The walls moved. The ceiling moved. Or that was how it felt to her. The needles grew in her vision. Christie saw other things now. Eyeballs appeared and floated in the air—dozens of individual blue eyes with long lashes, just like hers—and as the walls ground closer, the needles punctured each eyeball, oozing blood and vitreous gel, gathering them up like meat on a skewer. She screamed and screamed and screamed and didn’t make a sound.

A face took shape among the needles. Not a face. The mask. Its grinning mouth opened and sang the song. The music became the soundtrack to a horror film as the bloody needles zeroed in on her body. Her skin. Her face. They grew larger and larger as they came closer.

The voice sang in her ear, “Christie, Christie.”

And then a command: “Run.”

Over and over: “Run, run, run, run, run, run, run, run, run, run, run.”

She tried. She could feel her arms pumping, her legs racing, her heart hammering in her chest as she went faster and faster, but she couldn’t outrun the needles. Patiently, inexorably, they came for her. To stab her. To puncture her. To slit her through and through with a thousand wounds.

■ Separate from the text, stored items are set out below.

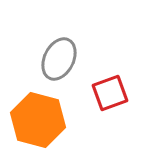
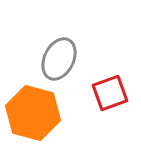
orange hexagon: moved 5 px left, 7 px up
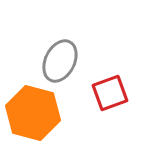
gray ellipse: moved 1 px right, 2 px down
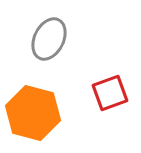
gray ellipse: moved 11 px left, 22 px up
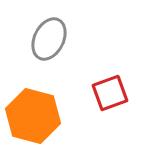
orange hexagon: moved 3 px down
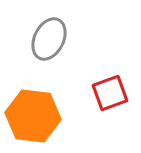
orange hexagon: rotated 8 degrees counterclockwise
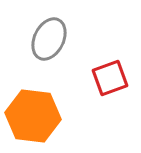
red square: moved 15 px up
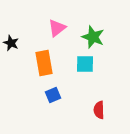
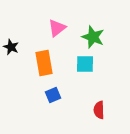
black star: moved 4 px down
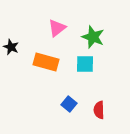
orange rectangle: moved 2 px right, 1 px up; rotated 65 degrees counterclockwise
blue square: moved 16 px right, 9 px down; rotated 28 degrees counterclockwise
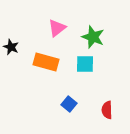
red semicircle: moved 8 px right
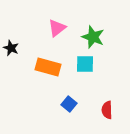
black star: moved 1 px down
orange rectangle: moved 2 px right, 5 px down
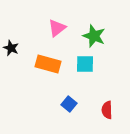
green star: moved 1 px right, 1 px up
orange rectangle: moved 3 px up
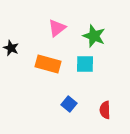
red semicircle: moved 2 px left
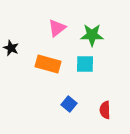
green star: moved 2 px left, 1 px up; rotated 20 degrees counterclockwise
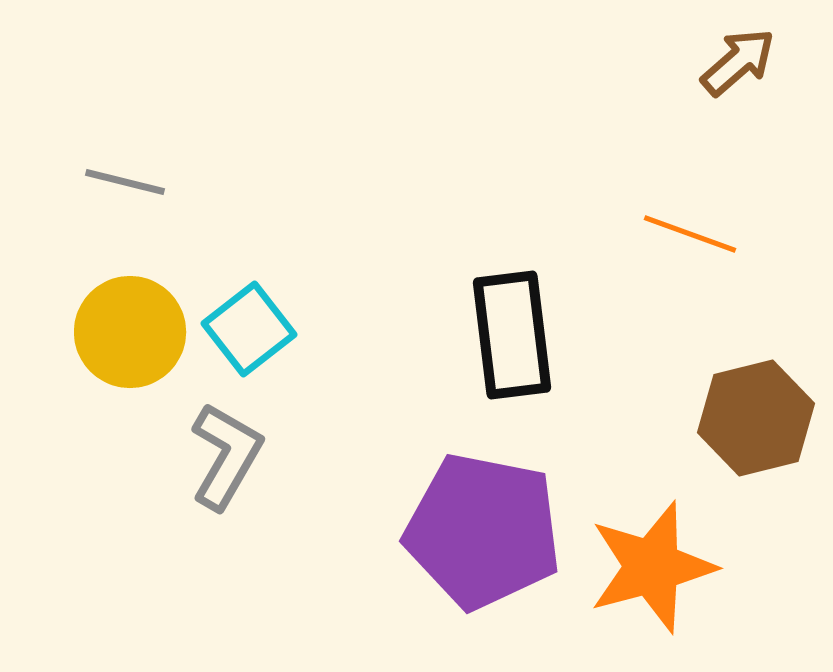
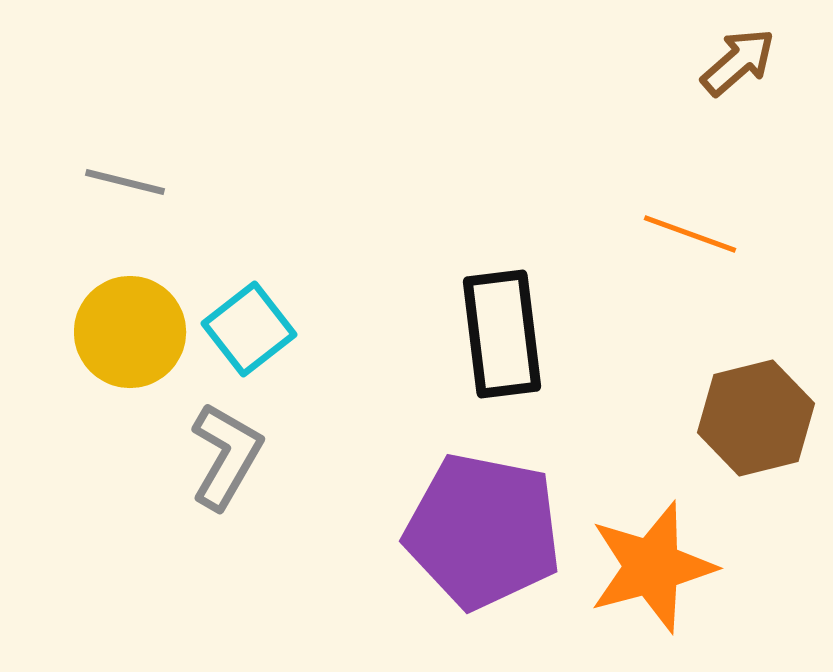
black rectangle: moved 10 px left, 1 px up
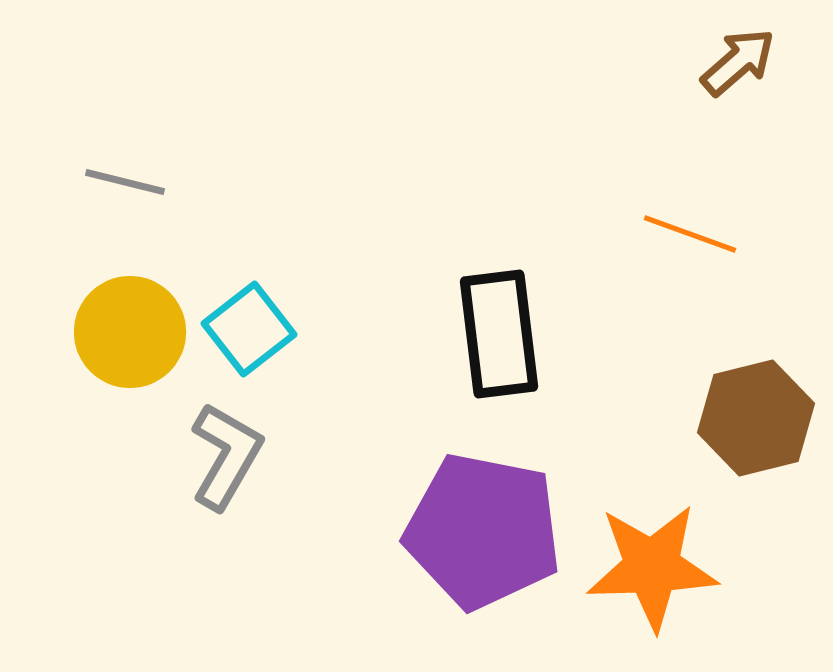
black rectangle: moved 3 px left
orange star: rotated 13 degrees clockwise
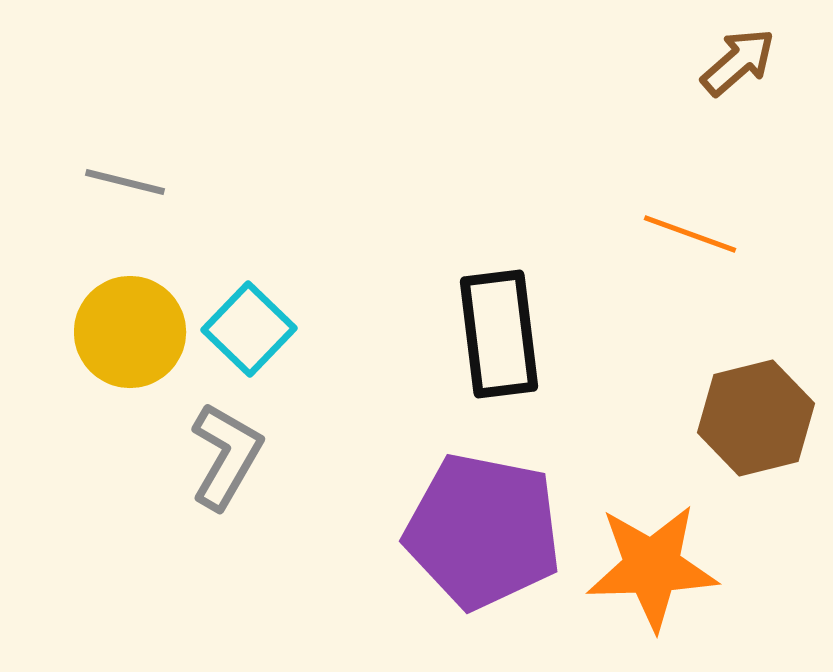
cyan square: rotated 8 degrees counterclockwise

“Run, run, run, run, run, run, run, run, run, run, run.”

Christie’s open eyes saw the needles. Her soundless screams became an unending wail for help, but there was no help. The glistening points of the needles filled her sight, so close she could feel the metal points pushing on the damp surface of her cornea, pricking their way inside. Her entire world became nothing but needles. There was a needle for every pore on her skin.

Her mind broke.

Her mind fell through a window and shattered into pieces. She wasn’t even aware of the real, tiny stab of a needle in her arm, or of the terror receding as her consciousness slipped away into blackness again.





12


Frost stared at the three wooden planks fixed to the side of a sheer cliff face, making a walkway barely eighteen inches wide. There was no railing, just swags of chain nailed to the rock like Christmas tinsel. On the open side of the planks, the cliff descended straight down into a thousand feet of air. Gnarled, wind-swept trees sprouted from its rocky crevices. Misty mountains filled the distance.

As he examined the weathered beams mounted on the rock, a five-year-old with a vanilla ice cream cone ran through the open canyon to her mother. The tourists crowded around the painting in Ghirardelli Square laughed nervously. It was just a three-dimensional sidewalk illusion, but it was so real that Lucy, with her vertigo, would have fainted.

Frost sat down next to the artist on the stone steps of the plaza’s mermaid fountain. Water gurgled and splashed over brass turtles and bare breasts. The morning sun cast shadows across their faces. The iconic chocolate factory sign loomed above them, and he could smell sweetness in the air.

“Impressive, Herb,” Frost said. “Please tell me that’s not a real place.”

“It is, actually. That’s the famous plank walk on Hua Shan mountain in China.”

“Have you done it?”

“I have.”

Frost wasn’t surprised. Herb was the kind of man who’d lived ten lifetimes in almost seventy years. “And why would anyone do something like that?” he asked.

“A Buddhist would probably say to gain enlightenment,” Herb replied, “but honestly, I was stoned out of my mind.”

Frost laughed. The omnipresent aroma of pot from Herb’s paint-stained flannel shirt was enough to intoxicate anyone who spent too much time with him. He had leathery white skin, dark eyes, and black glasses with tiny magnifiers for close-up work. He was skinny and tall, and he limped because of the time he spent painting on his knees. Shack sat in the artist’s lap, and the black-and-white cat batted at the multicolored beads strung into Herb’s long gray hair.

They’d been friends for fifteen years. Even in a melting pot city like San Francisco, Herb was one of a kind. He knew everybody. Hippies. Fishermen. Gays. Radicals. Yuppies. Techies. He’d spent four terms on the city council in the ’80s, but for as long as Frost could remember, he’d simply painted elaborate sidewalk illusions around the city. He’d been featured on The Tonight Show and Good Morning America and had appeared in a dozen San Francisco–based movies.